Não passou pela cabeça do crédulo polaco que o ridículo e os escândalos faziam pior à Igreja do que as mentiras que pregava. Acreditar que a santinha de Balazar se alimentou de hóstias consagradas durante mais de uma década, sem comer nem beber e em anúria, seria motivo de interdição das funções, por falta de siso, a quem não tivesse a profissão de santo.

JP2 era o rural poliglota, casto, fiel à ICAR, protegido do Opus Dei e protector da CIA, que acreditou que o comunismo era obra do diabo. Só um rústico podia acreditar que os regimes ditatoriais de esquerda são obra do demo e os de direita fruto da vontade divina.

As suas viagens eram um espectáculo coreografado para atrair multidões e esconder o vazio da Igreja e a mentira de deus. No Vaticano era dos poucos que lia a Bíblia e que acreditava nas suas fábulas.

Foi graças aos espectáculos mediáticos e à crença de que deus existia que promoveu o seu próprio culto. Quanto aos milagres que rubricou e aos numerosos santos que criou, levou o ridículo aos cinco continentes, entusiasmou os crédulos e divertiu os ateus.

JP2 foi um produto do marketing, tão genuinamente convencido de que tinha uma missão divina que se chegou a acreditar que figurava num segredo de Fátima inventado para combater a República e prolongar o obscurantismo português.

Antigamente os santos eram poucos e os milagres fruto da tradição oral. Quando JP2 industrializou a criação de santos e passou a certificar milagres, vulgarizou as mentiras da ICAR e escarneceu os santos antigos que o tempo tinha consagrado.

Fez mais pelo ateísmo o papa polaco a rezar do que os investigadores a divulgarem a ciência.  

1 de Agosto, 2008 Carlos Esperança

A Espanha e a ICAR

A Espanha, país onde nunca entrou a Reforma mas onde a Contra-Reforma assumiu as mais desvairadas formas de violência, mantém, ainda hoje, bispos maioritariamente reaccionários, nostálgicos do fascismo e dispostos a enfrentar o poder legal.

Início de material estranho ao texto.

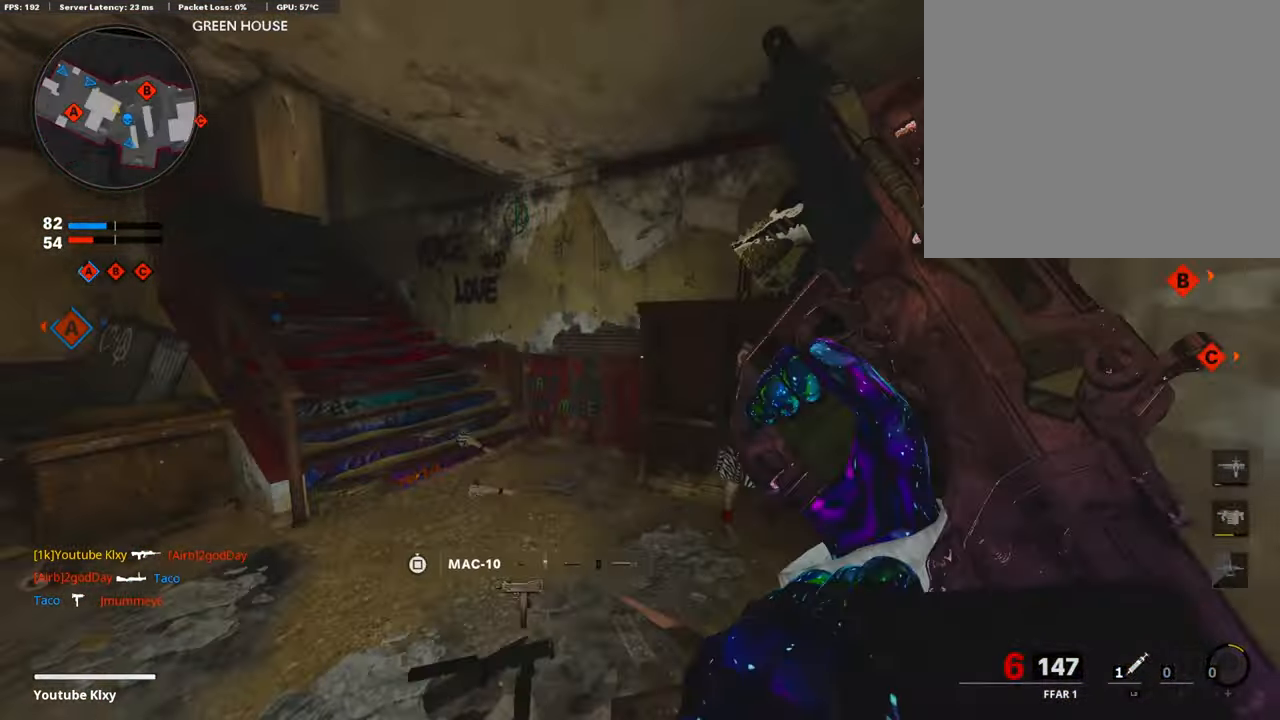
{"buttons": [], "left_stick": "up", "right_stick": "left", "events": [[17, "R3", "down"], [135, "right_stick", "center"], [202, "L3", "up"], [202, "R3", "up"], [202, "right_stick", "left"], [286, "L3", "down"], [320, "R3", "down"], [371, "R3", "up"], [438, "L3", "up"]]}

Curiosamente a Espanha católica com que sonham os bispos é mais anticlerical do que crente. A pungente nota eleitoral do episcopado, em 31 de Janeiro, pedindo aos eleitores para que votassem no partido que «defenda o casamento entre homem e mulher», isto é, no PP, saldou-se por uma derrota que reconduziu o PSOE ao poder.

Rouco Varela, frio cardeal de 71 anos que trocou o funeral do irmão mais velho por um encontro com o Papa, é o velho franquista e entusiasta do Opus Dei que destila ódio de estimação ao PSOE e um azedume pio perante a o processo de secularização espanhola.

O combate político nos jornais católicos, no púlpito e nas ruas de Madrid, em manifestações raivosas contra o PSOE, fizeram dele um dos maiores derrotados das últimas eleições legislativas espanholas.

No dia seguinte à derrota que o humilhou e que contribuiu para a progressiva laicização de Espanha, quando os dados eleitorais já eram irreversíveis, anunciou que rezava por Zapatero e, que «A Conferência Episcopal Espanhola reza para que o Senhor lhe conceda a sua luz e a sua força no desempenho das responsabilidades de que o povo o incumbe, ao serviço da paz, da justiça, da liberdade e do bem comum dos cidadãos».

Quanto às orações bem sabe o rancoroso cardeal da sua ineficácia e quanto à justiça, liberdade e bem comum, respondeu-lhe o eleitorado.

No País dos reis católicos, a igreja que «evangelizou» os índios da América do Sul, que torturou hereges, expulsou judeus e apoiou o assassínio metódico dos republicanos pelos franquistas, é a Igreja que vive da generosidade do Governo, das largas verbas que este lhe concede, com a advertência do PSOE de que «os privilégios não são eternos».

1 de Agosto, 2008 Carlos Esperança

Paraguai – O Vaticano ajoelhou-se

Em decisão inédita, o papa Bento 16 concedeu ao presidente eleito do Paraguai, Fernando Lugo, a “perda do estado clerical”, o que permitirá ao ex-bispo assumir o poder, no próximo dia 15, sem violar as leis do Vaticano.

Segundo comunicado lido pelo núncio apostólico no Paraguai, Orlando Antonini, a medida foi tomada “pelo bem do país”. “É a primeira vez que isso é concedido [a um bispo]. Foi aceite porque o povo o escolheu e sua condição clerical é incompatível com a de presidente”, disse Antonini, cuja função corresponde à de embaixador do Vaticano.